L'approche technique varie selon l'environnement, mais le DSPM combine généralement la découverte, la classification et l'analyse du contexte d'accès dans des référentiels structurés et non structurés.
Pour être efficaces, les solutions DSPM doivent permettre une classification précise et offrir suffisamment de souplesse pour prendre en charge les types de données et les flux de travail propres à chaque organisation.
Comment établir les priorités en matière de mesures correctives
Toutes les constatations ne méritent pas le même degré d'urgence. Les équipes doivent établir des priorités en fonction de l'impact réglementaire, du niveau d'exposition et de la sensibilité des données concernées.
Dans le cadre des programmes liés au RGPD, les constatations jugées hautement prioritaires concernent souvent des données à caractère personnel accessibles au public, diffusées de manière excessive en interne ou conservées selon des modalités susceptibles d'être en contradiction avec les politiques de gouvernance documentées.

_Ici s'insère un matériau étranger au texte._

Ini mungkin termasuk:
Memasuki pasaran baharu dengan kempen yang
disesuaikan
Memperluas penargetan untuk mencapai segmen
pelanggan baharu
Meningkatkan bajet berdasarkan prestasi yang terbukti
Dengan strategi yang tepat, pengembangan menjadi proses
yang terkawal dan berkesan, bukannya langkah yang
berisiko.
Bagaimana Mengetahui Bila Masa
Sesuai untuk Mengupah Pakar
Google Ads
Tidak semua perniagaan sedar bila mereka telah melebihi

Dans le cadre de la mise en conformité avec la CCPA, les équipes accordent souvent la priorité aux informations personnelles des consommateurs qui sont surexposées, largement partagées entre les systèmes connectés ou difficiles à retracer au cours des processus d'accès et de suppression.
Dans le cadre de la mise en conformité à la loi HIPAA, les équipes accordent souvent la priorité aux données ePHI largement accessibles, stockées dans des référentiels inattendus ou exposées en raison de contrôles d'accès insuffisants.
Les processus de correction peuvent inclure des actions automatisées lorsque cela est possible, ainsi qu'une remontée vers les responsables des données et les équipes chargées de la conformité pour examen.
Pourquoi la visibilité en continu est-elle importante ?
Les environnements cloud évoluent trop rapidement pour que les exercices annuels de cartographie restent fiables. De nouveaux outils SaaS apparaissent, les droits d'accès changent, les copies se multiplient et les données soumises à la réglementation peuvent être déplacées sans préavis.
Les efforts de mise en conformité se compliquent lorsque des données soumises à réglementation se trouvent dans des emplacements qui n'avaient pas été inclus dans l'inventaire initial. DSPM contribue à réduire ce risque en identifiant en permanence les données, en mettant en évidence les risques d'exposition et en tenant les équipes informées à mesure que l'environnement évolue.
Cela revêt une importance particulière dans un contexte où les exigences réglementaires ne cessent d'évoluer, avec les propositions de mise à jour de la loi HIPAA, le processus de réglementation en cours concernant la CCPA et l'adoption de nouvelles lois sur la protection de la vie privée à l'échelle mondiale.